The post-emancipation period saw a growing class of Africans in the professions, especially the teaching service. Jobs that Africans refused to do, irrespective of education levels, came to be associated with Indians. Selling newspapers, for instance, was viewed as “coolie work”. The Indians on the sugar plantations were not in direct competition with the black or coloured middle class, but rather the labouring masses of the lower class. However, once they began to climb the social ladder, the educated blacks soon found themselves adopting the hostile mind-set of the lower class towards the Indian immigrants.

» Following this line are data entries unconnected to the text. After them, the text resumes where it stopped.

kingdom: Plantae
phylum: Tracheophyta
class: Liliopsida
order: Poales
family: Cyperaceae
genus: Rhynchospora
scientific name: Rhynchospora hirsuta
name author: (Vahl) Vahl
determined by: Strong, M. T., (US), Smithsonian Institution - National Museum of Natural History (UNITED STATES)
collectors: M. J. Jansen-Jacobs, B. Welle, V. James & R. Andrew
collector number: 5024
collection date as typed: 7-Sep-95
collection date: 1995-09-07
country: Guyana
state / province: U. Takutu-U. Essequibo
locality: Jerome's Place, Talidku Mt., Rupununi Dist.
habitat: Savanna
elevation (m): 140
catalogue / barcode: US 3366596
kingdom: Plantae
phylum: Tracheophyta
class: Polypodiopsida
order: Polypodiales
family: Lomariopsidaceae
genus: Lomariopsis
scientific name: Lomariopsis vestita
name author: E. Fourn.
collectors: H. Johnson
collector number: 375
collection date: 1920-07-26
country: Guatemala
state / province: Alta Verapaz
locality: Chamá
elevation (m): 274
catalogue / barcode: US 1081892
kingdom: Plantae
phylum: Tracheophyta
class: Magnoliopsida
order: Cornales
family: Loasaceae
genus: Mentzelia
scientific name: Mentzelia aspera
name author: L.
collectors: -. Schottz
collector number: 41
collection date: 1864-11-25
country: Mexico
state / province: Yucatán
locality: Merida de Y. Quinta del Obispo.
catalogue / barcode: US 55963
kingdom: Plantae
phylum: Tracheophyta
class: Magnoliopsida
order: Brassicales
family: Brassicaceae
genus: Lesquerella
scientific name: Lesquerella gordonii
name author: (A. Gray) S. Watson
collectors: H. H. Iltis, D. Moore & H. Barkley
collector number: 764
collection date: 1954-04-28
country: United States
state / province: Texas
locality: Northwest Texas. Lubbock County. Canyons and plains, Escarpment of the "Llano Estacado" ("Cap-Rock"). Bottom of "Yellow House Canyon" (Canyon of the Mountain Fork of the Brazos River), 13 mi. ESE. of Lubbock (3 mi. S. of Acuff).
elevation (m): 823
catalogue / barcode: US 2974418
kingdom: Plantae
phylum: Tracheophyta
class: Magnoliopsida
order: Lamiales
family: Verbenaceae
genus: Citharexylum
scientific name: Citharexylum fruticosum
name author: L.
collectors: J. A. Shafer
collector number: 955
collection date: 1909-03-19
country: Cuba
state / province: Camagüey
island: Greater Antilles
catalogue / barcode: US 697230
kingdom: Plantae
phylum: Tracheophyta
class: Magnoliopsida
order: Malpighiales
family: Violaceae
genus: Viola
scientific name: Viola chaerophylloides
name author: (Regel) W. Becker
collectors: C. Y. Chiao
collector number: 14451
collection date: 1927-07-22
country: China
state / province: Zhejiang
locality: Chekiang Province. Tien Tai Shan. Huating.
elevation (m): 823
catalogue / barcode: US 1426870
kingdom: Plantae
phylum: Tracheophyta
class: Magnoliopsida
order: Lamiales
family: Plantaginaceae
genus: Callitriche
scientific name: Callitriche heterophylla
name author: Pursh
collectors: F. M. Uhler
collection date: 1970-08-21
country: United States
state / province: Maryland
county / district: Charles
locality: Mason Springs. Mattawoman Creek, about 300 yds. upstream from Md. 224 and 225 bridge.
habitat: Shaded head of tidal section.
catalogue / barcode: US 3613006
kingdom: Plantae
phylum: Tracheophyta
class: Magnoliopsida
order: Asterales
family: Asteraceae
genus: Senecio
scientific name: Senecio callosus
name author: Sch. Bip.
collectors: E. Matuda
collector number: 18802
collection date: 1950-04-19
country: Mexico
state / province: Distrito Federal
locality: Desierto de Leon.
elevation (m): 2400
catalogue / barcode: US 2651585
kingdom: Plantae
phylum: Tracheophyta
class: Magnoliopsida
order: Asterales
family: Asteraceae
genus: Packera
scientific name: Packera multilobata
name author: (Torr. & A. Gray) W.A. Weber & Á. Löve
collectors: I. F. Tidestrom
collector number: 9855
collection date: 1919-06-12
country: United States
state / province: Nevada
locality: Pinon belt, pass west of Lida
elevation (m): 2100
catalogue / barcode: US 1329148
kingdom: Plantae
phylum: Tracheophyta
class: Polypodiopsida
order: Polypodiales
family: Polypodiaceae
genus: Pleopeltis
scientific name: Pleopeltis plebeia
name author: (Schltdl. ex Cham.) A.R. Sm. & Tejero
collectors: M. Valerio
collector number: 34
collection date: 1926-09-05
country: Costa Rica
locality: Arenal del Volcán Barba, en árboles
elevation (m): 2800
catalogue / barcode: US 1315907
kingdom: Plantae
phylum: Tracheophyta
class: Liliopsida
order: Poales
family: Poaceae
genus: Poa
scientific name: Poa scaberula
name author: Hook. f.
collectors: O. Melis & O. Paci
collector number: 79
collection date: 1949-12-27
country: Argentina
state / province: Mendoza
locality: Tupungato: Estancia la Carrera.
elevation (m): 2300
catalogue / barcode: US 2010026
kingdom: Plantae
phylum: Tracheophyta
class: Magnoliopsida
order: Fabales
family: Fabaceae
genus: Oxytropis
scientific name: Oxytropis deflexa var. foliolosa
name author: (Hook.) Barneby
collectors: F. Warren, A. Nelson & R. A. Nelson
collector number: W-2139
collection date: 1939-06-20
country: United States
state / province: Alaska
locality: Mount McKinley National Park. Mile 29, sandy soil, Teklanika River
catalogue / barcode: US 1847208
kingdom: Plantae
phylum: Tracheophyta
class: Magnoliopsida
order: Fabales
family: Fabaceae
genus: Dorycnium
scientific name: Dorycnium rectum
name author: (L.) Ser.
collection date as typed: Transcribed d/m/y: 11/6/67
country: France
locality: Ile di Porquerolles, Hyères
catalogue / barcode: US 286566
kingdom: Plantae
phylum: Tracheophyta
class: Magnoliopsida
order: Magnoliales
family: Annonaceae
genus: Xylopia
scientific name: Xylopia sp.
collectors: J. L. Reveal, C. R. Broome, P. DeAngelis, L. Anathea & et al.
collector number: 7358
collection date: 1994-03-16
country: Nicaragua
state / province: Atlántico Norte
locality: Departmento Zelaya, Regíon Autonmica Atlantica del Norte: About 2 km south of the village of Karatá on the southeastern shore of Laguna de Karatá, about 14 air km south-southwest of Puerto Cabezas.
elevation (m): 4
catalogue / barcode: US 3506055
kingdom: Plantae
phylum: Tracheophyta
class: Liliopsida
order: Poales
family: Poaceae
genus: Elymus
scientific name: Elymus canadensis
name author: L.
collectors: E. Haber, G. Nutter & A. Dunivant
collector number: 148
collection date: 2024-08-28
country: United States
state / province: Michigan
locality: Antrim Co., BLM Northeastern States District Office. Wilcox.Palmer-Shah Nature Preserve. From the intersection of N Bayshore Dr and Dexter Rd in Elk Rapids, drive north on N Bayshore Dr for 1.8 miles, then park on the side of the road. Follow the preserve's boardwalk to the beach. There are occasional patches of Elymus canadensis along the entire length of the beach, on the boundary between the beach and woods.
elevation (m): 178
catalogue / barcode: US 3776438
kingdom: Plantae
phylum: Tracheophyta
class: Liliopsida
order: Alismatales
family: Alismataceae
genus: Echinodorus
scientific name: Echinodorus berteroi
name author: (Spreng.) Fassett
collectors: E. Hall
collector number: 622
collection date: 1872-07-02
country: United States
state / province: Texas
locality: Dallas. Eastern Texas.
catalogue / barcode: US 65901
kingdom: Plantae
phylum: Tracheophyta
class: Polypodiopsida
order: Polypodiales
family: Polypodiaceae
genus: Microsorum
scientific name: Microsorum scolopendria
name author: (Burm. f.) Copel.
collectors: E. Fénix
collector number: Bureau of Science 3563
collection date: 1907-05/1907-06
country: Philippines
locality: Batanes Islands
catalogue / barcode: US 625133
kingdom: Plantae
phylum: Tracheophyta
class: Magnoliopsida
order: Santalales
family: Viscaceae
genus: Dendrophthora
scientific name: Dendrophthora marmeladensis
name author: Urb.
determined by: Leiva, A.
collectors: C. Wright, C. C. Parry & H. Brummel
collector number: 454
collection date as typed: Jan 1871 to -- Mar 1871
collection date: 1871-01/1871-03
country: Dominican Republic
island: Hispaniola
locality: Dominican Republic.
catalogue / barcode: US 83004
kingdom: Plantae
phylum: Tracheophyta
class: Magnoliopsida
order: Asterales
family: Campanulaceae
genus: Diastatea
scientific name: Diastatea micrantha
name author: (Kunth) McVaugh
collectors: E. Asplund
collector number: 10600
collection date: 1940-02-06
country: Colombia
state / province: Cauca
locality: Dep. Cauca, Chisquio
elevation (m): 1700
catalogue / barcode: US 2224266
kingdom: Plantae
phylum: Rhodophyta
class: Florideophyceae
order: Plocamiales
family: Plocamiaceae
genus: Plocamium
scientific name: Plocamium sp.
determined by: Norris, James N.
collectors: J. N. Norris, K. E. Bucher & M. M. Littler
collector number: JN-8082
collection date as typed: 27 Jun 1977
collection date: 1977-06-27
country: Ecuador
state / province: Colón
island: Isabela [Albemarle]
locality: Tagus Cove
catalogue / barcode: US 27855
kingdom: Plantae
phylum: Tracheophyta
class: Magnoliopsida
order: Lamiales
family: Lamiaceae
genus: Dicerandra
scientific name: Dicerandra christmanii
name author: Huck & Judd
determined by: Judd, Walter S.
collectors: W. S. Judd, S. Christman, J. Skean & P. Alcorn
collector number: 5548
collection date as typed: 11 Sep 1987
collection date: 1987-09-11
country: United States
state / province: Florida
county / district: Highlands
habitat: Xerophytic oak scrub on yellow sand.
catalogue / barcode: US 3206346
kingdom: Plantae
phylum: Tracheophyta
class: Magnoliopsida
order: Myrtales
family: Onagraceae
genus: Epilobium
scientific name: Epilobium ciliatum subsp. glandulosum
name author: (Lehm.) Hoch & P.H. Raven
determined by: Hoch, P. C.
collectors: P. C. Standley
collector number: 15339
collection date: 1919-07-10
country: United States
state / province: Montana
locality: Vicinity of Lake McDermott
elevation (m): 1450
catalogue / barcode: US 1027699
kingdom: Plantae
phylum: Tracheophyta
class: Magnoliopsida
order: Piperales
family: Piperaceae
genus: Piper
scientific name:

Although the Sanderson Report concluded that indentureship was not responsible for African unemployment or depressing wages—it should be noted that indentured Indians would work for as little as 15 cents a day during economic depression, so they too felt the brunt—the sole dissenting voice against the system of immigration in the Legislative Council was that of C.P. David, the first black Unofficial member of the Council who was appointed in 1904.


The EINA had a vested interest in fighting for the equal recognition of Indians who, despite rejecting the label of ‘immigrant’, were still viewed and treated as strangers or even prisoners in their own land. Free Indians were not permitted in public places without their certificate of exemption and this certificate also had to be presented to prospective employers. In addition to opposing this Ordinance, the EINA organized meetings, submitted petitions to champion the legal recognition of Hindu marriages and called for the employment of East Indians in the Government. Another organization, the East Indian National Congress (EINC), was formed in 1909 mainly by Presbyterian converts to ‘broaden the scope of representation of East Indian problems’.


Both the EINA and EINC championed the right to legislative representation in Government, laying the groundwork for prominent Indian political leaders in the years to come. Over the next few weeks, I will be taking a closer look at the lives of some of the most prolific Indian leaders who have charted the course, not only for the Indian population but the development of Trinidad and Tobago as well. The legacies of these men are seldom discussed in academic circles but are enshrined in our constitution. It would be a great disservice to society to ignore their contributions because one man saw them as his political rivals.